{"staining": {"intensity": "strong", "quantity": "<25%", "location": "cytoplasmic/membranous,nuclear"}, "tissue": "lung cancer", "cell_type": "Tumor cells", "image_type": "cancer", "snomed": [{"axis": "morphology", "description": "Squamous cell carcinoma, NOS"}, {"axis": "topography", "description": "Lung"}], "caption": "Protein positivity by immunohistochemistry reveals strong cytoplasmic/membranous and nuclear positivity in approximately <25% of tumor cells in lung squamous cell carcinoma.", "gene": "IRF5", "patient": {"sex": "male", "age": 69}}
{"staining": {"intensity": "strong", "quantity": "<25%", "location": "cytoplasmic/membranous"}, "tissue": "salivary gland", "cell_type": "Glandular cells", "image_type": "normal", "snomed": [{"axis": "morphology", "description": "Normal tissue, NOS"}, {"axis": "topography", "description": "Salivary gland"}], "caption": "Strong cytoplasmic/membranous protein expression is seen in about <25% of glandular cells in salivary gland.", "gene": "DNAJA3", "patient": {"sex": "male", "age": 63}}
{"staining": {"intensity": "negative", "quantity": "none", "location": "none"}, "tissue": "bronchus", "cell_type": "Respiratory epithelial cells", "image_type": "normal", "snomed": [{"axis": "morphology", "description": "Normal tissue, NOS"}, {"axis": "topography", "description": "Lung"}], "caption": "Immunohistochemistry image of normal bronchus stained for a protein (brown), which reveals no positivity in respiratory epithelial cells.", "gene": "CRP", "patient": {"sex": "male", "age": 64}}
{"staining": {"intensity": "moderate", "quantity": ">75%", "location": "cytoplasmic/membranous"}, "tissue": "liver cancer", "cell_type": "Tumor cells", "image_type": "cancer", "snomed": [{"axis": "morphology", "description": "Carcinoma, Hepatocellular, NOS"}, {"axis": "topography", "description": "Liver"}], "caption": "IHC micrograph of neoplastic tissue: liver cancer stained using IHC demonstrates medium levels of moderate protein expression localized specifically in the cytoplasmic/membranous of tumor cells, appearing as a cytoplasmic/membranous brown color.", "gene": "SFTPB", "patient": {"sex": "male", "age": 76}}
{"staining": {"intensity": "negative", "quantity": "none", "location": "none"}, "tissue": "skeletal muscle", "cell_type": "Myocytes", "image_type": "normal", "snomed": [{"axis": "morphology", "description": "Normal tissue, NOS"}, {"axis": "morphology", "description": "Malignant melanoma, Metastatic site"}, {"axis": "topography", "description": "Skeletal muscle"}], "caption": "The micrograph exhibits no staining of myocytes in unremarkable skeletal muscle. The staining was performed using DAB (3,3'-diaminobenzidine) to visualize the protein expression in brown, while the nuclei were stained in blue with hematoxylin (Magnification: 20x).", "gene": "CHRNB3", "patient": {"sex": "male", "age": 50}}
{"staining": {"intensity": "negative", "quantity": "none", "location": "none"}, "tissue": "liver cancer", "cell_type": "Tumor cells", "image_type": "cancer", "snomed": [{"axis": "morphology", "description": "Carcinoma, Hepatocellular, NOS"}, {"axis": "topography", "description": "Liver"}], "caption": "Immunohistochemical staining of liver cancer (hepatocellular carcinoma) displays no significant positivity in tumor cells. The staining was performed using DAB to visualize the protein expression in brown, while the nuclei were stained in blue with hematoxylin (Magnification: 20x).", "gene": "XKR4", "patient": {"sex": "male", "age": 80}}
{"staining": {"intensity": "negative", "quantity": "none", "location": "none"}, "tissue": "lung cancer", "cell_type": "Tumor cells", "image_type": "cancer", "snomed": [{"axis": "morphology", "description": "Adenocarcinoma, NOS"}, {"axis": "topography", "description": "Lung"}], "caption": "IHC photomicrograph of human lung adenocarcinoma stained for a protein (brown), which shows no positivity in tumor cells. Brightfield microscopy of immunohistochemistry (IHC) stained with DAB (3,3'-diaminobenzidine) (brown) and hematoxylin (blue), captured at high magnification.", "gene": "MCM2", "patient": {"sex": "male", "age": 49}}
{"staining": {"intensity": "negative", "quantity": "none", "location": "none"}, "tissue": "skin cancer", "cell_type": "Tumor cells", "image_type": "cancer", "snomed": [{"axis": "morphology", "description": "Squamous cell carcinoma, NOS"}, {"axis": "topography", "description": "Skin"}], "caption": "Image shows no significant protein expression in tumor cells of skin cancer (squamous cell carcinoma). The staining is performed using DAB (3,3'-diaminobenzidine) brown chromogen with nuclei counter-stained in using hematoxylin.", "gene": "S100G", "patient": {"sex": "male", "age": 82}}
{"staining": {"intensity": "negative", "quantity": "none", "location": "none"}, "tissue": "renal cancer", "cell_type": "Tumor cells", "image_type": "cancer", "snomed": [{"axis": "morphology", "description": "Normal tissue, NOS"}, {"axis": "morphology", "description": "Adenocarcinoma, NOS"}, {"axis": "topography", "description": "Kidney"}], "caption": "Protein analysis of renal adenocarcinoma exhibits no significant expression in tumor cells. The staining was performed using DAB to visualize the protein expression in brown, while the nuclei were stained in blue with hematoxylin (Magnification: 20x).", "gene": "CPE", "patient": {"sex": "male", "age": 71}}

☆ ☆ ☆ ☆ ☆ ☆ ☆

▶ _Work task_
All that belongs in your answer is the stretch of entries above from the line with "micrograph of neoplastic" through the line with "staining of liver", printed exactly.

▶ _Answer_
{"staining": {"intensity": "moderate", "quantity": ">75%", "location": "cytoplasmic/membranous"}, "tissue": "liver cancer", "cell_type": "Tumor cells", "image_type": "cancer", "snomed": [{"axis": "morphology", "description": "Carcinoma, Hepatocellular, NOS"}, {"axis": "topography", "description": "Liver"}], "caption": "IHC micrograph of neoplastic tissue: liver cancer stained using IHC demonstrates medium levels of moderate protein expression localized specifically in the cytoplasmic/membranous of tumor cells, appearing as a cytoplasmic/membranous brown color.", "gene": "SFTPB", "patient": {"sex": "male", "age": 76}}
{"staining": {"intensity": "negative", "quantity": "none", "location": "none"}, "tissue": "skeletal muscle", "cell_type": "Myocytes", "image_type": "normal", "snomed": [{"axis": "morphology", "description": "Normal tissue, NOS"}, {"axis": "morphology", "description": "Malignant melanoma, Metastatic site"}, {"axis": "topography", "description": "Skeletal muscle"}], "caption": "The micrograph exhibits no staining of myocytes in unremarkable skeletal muscle. The staining was performed using DAB (3,3'-diaminobenzidine) to visualize the protein expression in brown, while the nuclei were stained in blue with hematoxylin (Magnification: 20x).", "gene": "CHRNB3", "patient": {"sex": "male", "age": 50}}
{"staining": {"intensity": "negative", "quantity": "none", "location": "none"}, "tissue": "liver cancer", "cell_type": "Tumor cells", "image_type": "cancer", "snomed": [{"axis": "morphology", "description": "Carcinoma, Hepatocellular, NOS"}, {"axis": "topography", "description": "Liver"}], "caption": "Immunohistochemical staining of liver cancer (hepatocellular carcinoma) displays no significant positivity in tumor cells. The staining was performed using DAB to visualize the protein expression in brown, while the nuclei were stained in blue with hematoxylin (Magnification: 20x).", "gene": "XKR4", "patient": {"sex": "male", "age": 80}}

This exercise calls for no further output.